Thermospheric Heating Modes and their Effects on Satellites

The thermosphere is the uppermost layer of our atmosphere at the edge of space (85 to 1000 km altitude). Within this region orbit thousands of satellites worth billions of pounds that provide essential modern services including satnav, satcomms, and remote sensing. There are also many thousands more orbiting pieces of man-made space debris which present a significant risk to operational satellites because of the chance of collision.

We have now passed a tipping point where the increase in debris from collisions exceeds losses, leading to a net growth of the space debris population and thus ever-increasing risk of collisions.

Short- and long-term predictions of satellite and debris trajectories are vital to avoid the destruction of satellites in low-Earth orbit. A major factor limiting factor is knowing the density of the thermosphere, which can vary by up to 800% during extreme times. The variability is due to effects in near-Earth space from disturbances on the Sun, collectively called space weather.

In the polar regions, where there is the greatest concentration of satellites, the largest uncertainties in thermospheric density arise from "Joule" heating. This is caused by collisions between electrically-charged and neutral particles in the thermosphere, driven by space weather. Crucially, we have yet to properly understand when and where Joule heating will occur and how predictable it is. Accurate models and prediction of Joule heating are vital to safeguard the space assets on which modern society depends.

In this project we will develop a better understanding of Joule heating by analysing more than a decade of data from two major international polar instrument networks. We will use a statistical method developed in meteorology called Empirical Orthogonal Function (EOF) analysis, which is capable of uncovering the underlying patterns in a large, noisy data set.

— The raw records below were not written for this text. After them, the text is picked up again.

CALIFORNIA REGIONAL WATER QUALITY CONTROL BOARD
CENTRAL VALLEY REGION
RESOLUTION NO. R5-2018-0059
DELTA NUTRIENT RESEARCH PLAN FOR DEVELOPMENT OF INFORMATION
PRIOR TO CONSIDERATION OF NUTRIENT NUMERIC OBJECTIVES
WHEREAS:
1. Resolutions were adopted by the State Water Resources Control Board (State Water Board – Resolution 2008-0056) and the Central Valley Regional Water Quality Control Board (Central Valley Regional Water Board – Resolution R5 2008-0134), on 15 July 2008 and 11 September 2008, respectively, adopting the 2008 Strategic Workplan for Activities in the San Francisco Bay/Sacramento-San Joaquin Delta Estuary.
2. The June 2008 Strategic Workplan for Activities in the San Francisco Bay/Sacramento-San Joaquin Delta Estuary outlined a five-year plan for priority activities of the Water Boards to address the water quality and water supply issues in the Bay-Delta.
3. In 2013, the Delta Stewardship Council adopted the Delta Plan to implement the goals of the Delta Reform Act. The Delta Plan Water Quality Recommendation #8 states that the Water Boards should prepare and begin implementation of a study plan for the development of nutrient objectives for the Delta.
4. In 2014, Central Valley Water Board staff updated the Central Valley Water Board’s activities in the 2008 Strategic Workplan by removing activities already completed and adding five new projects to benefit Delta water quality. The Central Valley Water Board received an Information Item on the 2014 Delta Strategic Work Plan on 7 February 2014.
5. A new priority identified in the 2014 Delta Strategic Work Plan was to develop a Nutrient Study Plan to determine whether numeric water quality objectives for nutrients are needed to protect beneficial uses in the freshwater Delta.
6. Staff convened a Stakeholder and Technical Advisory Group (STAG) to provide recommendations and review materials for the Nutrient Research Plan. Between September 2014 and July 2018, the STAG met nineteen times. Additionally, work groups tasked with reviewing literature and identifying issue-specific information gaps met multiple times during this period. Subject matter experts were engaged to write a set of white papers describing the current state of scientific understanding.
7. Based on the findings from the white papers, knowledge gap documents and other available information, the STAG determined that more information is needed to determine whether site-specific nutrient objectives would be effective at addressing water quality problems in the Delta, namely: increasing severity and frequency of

In this way we will both resolve the Joule heating in unprecedented detail and separate it into patterns which depend to greater or lesser degrees on the solar sources of space weather. Since these sources can be observed before they cause space weather at Earth, this will allow us to quantify the limits of predictability of the Joule heating. By then assessing the relationship between the Joule heating and satellite trajectories, this will allow us to describe which orbital paths are most at risk from space weather.

Who:
The realisation of this study will contribute the socio-economic benefits of an improved understanding of satellite drag and its relationship to space weather events. The commercial sector is increasingly reliant on a vast and expanding network of satellites in many different orbits, and hence, is commensurately reliant on the accuracy of hazard-mitigation strategies aimed at protecting this space infrastructure. The growing importance of space weather hazards is reflected in their inclusion in the Cabinet Office's National Risk Register of Civil Emergencies (2015). Space weather will remain a matter of long-term importance as the UK's economical growth becomes increasingly technology-led. Near-Earth space is a shared resource, recognised by the United Nations Committee on the Peaceful Uses of Outer Space (UN COPUOS). Moreover, orbits safe from space debris are a depletable resource. Our results will therefore impact the decision-making processes of policy writers and insurance-risk assessors with regards to the continued development of low-Earth orbits.

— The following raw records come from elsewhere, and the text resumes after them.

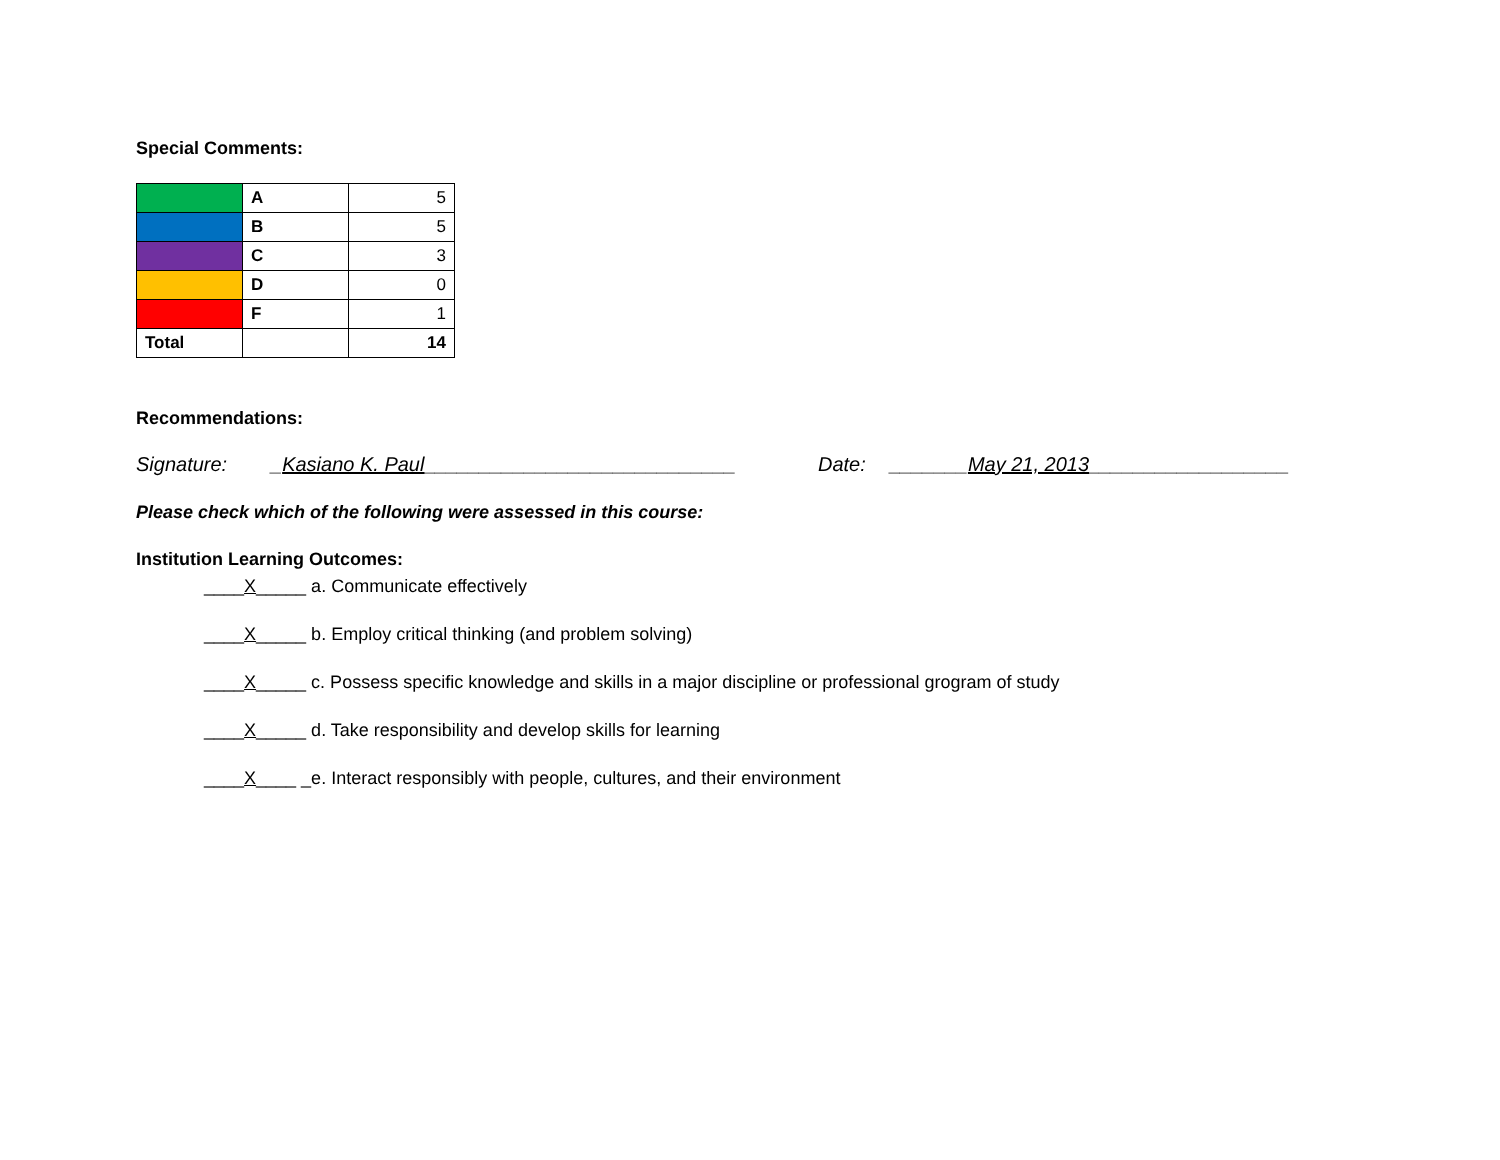Special Comments:
| | A | 5 |
| | B | 5 |
| | C | 3 |
| | D | 0 |
| | F | 1 |
| Total | | 14 |
Recommendations:
Signature: _Kasiano K. Paul____________________________ Date: _______May 21, 2013__________________
Please check which of the following were assessed in this course:
Institution Learning Outcomes:
____X_____ a. Communicate effectively
____X_____ b. Employ critical thinking (and problem solving)
____X_____ c. Possess specific knowledge and skills in a major discipline or professional grogram of study
____X_____ d. Take responsibility and develop skills for learning
____X____ _e. Interact responsibly with people, cultures, and their environment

Since the 2013 solar maximum and the associated increase in auroral displays at UK latitudes from geomagnetic storms, there is presently high public interest in the dynamic nature of the Earth's near space environment. We will capitalise on this interest to distribute the benefits of our new insights to the wider public.

How:
The hazards to satellites from space debris will increase in the upcoming solar minimum, where the average thermospheric density will decrease by an order of magnitude, reducing the natural tendency for space debris to de-orbit due to atmospheric drag. At the same time, the likelihood of an extreme space weather event is not decreased, and these events will have a proportionally greater impact on satellite and debris orbital deflection than the same event would at solar maximum. Our research will contribute to a better predictive capacity of the Joule heating given the input from space weather events, and will establish the extent to which the associated atmospheric drag can be forecast. These findings will be of great importance to the effectiveness of hazard mitigation strategies in near-Earth space. Our results will have further impact in the determination of space infrastructure insurance risk from scenarios such as space debris- or inter-satellite collisions, since we will be able to establish which particular orbital paths are most at risk from space weather-related fluctuations in satellite drag.

The public sector will benefit from the planned outreach efforts to improve general awareness of the dynamic nature of the near-Earth space environment. The budgeted production of outreach materials, and the planned outreach activities will each be instrumental in forming an active dialogue with public beneficiaries and communicating the importance of our science. The British Antarctic Survey has a high media profile and we are well-placed to provide outreach activities with the assistance of its Communications team.

In a wider sense, our research will help the UK to capitalise on its ESA investment in Earth observation, through the development and supply of data products which will aid both the research of the scientific community and the functioning of the UK economy.